Belden is equally outraged by the Bush regime’s reign of terror that followed: “The intense buildup of the New York Police Department to the point of having one of the largest standing armies in the world, placing citizens under surveillance on the streest and in the subways – stop-and-frisk developed from this quasi-military policing initiative,” he reminds us. Nor is he happy with the ongoing displacement of the small businesses that have given New York so much of its individuality over the centuries, replaced by the generic blandness of fast food restaurants and national chain stores. He may not have made it to New York until 1979, but Belden is a New Yorker to the core.

The album defies categorization. Lush and picturesque in the style of late 70s film music, with jazz flourishes from Belden’s saxes and Pete Clagett’s trumpet, richly orchestrated with Roberto Verastegui’s electronic keyboards over the relentless pulse of electric bassist Jacob Smith and drummer Matt Young, it’s a film for the ears. It opens with Terra Incognito (a reference to late 70s/early 80s Central Park above 96th Street). Its uneasy cinematics shift over a determined trip-hop rhythm with Rhodes piano, tersely sailing sax and trumpet lines. Urbanoia – an examination of the pervasive sense of danger that despite gentrification has never abated in the city’s poorer neighborhoods – opens with desolate washes and electronic bleeps and a thicket of samples from tv a la Roger Waters and The Wall. As it builds over a tensely bubbling background, alienation-fueled trumpet and then Belden’s own agitated crescendo combine vividly to recall Bernard Herrmann’s Taxi Driver soundtrack..

Clagett’s trumpet also carries the hauntingly brief tone poem Cry in the Wind, inspired by the time Belden came to the rescue of a late-night stabbing victim. They follow that with the sweeping, majestic title track, driven by distantly lurid, epic washes of string synthesizer, plaintive horn lines and Young’s relentless yet terse drum volleys. If there’s any star of this album, it’s Young, with his sledgehammer attack on the kick drum: even when the music reaches a lull, he never lets the intensity diminish, and fuels the many crescendos here with a mighty force that somehow manages to be more matter-of-fact than dramatic.

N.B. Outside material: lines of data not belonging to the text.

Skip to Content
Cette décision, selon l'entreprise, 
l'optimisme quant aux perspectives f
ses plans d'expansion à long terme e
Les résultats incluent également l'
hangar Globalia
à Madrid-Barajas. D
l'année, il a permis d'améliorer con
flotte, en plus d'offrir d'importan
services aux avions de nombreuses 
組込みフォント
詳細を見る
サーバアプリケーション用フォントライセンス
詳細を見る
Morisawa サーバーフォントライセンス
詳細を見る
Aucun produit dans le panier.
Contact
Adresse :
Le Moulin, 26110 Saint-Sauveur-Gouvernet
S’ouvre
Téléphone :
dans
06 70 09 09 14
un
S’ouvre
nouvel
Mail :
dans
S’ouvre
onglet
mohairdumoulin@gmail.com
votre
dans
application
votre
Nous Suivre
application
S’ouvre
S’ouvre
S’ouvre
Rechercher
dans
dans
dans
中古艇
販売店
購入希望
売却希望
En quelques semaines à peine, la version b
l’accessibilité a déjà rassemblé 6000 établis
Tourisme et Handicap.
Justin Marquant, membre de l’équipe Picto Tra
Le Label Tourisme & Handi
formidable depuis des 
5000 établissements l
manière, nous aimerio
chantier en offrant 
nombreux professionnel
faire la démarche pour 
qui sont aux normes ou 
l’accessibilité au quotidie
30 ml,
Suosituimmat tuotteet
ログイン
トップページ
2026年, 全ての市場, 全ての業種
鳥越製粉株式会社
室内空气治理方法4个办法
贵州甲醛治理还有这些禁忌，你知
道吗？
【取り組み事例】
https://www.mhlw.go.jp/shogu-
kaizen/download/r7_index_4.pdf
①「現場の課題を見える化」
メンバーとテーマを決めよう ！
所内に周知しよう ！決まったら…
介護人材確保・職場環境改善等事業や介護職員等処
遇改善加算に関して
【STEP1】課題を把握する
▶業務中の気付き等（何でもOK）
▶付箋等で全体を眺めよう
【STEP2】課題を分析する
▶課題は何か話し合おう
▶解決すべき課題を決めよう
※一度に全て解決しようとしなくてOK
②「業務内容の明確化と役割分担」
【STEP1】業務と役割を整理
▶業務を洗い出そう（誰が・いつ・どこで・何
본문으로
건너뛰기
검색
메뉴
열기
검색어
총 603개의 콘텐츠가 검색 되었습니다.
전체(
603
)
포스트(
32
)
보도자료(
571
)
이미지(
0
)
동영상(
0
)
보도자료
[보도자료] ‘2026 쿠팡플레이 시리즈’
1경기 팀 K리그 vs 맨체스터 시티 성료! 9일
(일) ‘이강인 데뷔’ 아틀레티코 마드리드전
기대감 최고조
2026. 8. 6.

Seven Towers begins with a tense, rubato series of bass pulses, revisits the brooding opening theme as Young subtly foreshadows what’s looming beyond the horizon: we all know what’s going to happen. Yet the band approaches it with a frantic precision that perfectly captures the events of that morning in downtown New York: after all, the towers had been bombed before, and had caught fire, and they didn’t collapse either time. Belden’s microtonal, desolate flute and then Verastegui’s surreal, darkly starry electric piano capture the horror and numbed shock afterward, Young’s drums finally veering toward pandemonium.

The militaristic response afterward is portayed via a return of the main theme, plaintive against a practically satirical, funkily fusionesque beat. Vanishment – inspired by how so many mom-and-pop stores downtown were shuttered for good in the wake of 9/11 – works variations on the theme with a steady yet practically weeping electric piano solo over a remoreseless drum vamp. The final track, Occupy!, at first maintains a disconsolate tone, then offers guarded hope via Belden’s spirited soprano sax, yet ultimately returns to an angry agitation and ends unresolved, perhaps a reminder that eternal vigilance is a price we can’t avoid paying. Many of the songs are streaming at Soundcloud (including Planetarium, a bonus track); the album is out now on the Rare Noise label.